With the speed of a creature that hadn’t been born in this world, Collith grabbed my skirt and pulled me to him with such force that I caught my balance on his chest. In the next breath, we were kissing, our mouths so hungry and frantic that it felt like we’d have no other nights but this one. We wouldn’t, I told myself. We moved into the shadows, and my back pressed against a wall covered in drapery and padded velvet. Collith tasted like wine; he must’ve had a glass before meeting me tonight. I moaned into his mouth, the sound covered by the crescendo of a singer below.

Collith didn’t bother removing my dress—he just lifted the voluminous skirts. Before I realized what he was doing, he pulled my panties to the side, got down on his knees, and ran the tip of his tongue through my folds. I almost let out a gasp that would’ve surely alarmed people in the boxes around us. My legs were already threatening to give out.

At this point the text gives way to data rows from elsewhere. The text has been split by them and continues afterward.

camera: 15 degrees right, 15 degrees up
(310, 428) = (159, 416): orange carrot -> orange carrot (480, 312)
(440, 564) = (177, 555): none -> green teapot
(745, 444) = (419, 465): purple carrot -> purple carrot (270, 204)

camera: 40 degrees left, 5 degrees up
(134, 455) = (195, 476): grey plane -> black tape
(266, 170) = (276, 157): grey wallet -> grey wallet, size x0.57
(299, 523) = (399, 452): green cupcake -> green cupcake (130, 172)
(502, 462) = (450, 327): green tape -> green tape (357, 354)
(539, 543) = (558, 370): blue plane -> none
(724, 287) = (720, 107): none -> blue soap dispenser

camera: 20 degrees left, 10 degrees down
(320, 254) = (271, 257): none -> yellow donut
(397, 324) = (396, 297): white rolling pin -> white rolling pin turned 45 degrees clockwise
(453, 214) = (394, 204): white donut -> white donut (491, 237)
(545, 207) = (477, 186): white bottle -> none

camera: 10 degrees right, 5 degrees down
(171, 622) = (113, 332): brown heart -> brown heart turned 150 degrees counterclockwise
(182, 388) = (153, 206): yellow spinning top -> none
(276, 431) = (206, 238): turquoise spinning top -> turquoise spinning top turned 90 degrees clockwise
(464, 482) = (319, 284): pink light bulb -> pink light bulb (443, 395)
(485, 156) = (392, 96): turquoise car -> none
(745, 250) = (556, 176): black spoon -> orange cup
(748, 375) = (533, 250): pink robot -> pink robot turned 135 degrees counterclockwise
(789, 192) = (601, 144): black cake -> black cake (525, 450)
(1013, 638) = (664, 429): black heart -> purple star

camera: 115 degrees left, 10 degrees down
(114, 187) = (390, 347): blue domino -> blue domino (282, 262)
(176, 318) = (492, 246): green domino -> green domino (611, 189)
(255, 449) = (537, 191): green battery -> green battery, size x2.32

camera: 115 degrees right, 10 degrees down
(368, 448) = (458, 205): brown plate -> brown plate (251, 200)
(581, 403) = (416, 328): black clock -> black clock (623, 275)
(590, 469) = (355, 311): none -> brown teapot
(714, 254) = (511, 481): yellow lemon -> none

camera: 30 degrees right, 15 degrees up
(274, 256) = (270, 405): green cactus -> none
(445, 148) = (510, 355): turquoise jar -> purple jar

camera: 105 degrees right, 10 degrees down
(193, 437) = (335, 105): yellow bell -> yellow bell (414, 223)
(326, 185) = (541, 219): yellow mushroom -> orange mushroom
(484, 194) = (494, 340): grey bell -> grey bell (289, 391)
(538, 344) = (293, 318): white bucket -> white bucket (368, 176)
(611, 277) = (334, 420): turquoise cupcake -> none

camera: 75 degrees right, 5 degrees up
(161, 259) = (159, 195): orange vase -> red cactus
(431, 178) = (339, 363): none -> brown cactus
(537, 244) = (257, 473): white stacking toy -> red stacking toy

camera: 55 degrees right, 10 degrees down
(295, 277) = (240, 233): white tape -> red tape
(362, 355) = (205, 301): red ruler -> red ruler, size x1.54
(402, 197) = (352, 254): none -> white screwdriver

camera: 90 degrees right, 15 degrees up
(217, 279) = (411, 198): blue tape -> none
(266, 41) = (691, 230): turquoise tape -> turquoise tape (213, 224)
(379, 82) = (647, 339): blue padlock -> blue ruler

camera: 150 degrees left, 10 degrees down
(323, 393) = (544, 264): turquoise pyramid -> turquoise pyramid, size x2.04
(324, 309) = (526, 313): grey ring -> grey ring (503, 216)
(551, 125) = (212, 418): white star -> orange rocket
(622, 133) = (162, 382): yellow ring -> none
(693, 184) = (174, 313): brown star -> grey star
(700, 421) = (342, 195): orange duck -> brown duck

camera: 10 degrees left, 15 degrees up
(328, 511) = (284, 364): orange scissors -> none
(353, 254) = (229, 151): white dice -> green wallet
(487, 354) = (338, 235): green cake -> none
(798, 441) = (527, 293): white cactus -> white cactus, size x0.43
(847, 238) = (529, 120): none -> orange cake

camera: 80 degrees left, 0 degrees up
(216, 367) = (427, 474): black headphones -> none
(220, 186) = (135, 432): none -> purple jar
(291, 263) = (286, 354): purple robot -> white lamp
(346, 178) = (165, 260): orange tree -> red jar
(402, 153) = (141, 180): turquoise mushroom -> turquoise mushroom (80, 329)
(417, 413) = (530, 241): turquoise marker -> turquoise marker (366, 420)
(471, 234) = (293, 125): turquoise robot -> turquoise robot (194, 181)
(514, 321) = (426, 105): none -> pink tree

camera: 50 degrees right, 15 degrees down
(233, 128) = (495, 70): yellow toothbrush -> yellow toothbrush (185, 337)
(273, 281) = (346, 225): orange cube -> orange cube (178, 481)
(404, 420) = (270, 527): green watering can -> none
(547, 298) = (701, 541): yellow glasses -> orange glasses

But I knew there wasn’t enough time to reach that peak, and I wanted to remember what it felt like to have Collith inside me. I reached down and cupped his jaw, wordlessly tugging him upright. He got to his feet and I kissed him again. As we consumed each other, I used both hands to undo his belt.

Collith figured out what I wanted and helped me with the stubborn prong. Then he stopped and said, “I don’t have a condom.”

“I do. In my backpack.”

He sifted before the words had fully left my mouth.

Collith was back in less than a minute. I hadn’t moved. I watched, breathing hard, as he opened his pants and put his hand inside. The belt jangled, but I didn’t care if anyone heard, especially when Collith’s length sprang free. He was already hard and ready. He reached for my legs, probably to pick me up, but something stopped him. Collith searched my eyes. In a silent answer, I put my arms around his neck and drew him even deeper into the darkness.

A wrapper crinkled and I stood there, listening to the opera while Collith put the condom on. Then, acting as if we had time, he moved my skirts aside and dragged my underwear down, sensually kissing bits of bare skin as he went.

I was about to urge him on when Collith lifted me and held my legs against his hips. He positioned his erection at my opening, which clenched and unclenched with tingling anticipation. The second I felt the tip of his cock, I expected Collith to be rough and abrupt. Instead, he sank inside me slowly. I stifled another groan, burying my fingers in his hair like I’d been wanting to all night. I kissed him again and flattened my chest against his.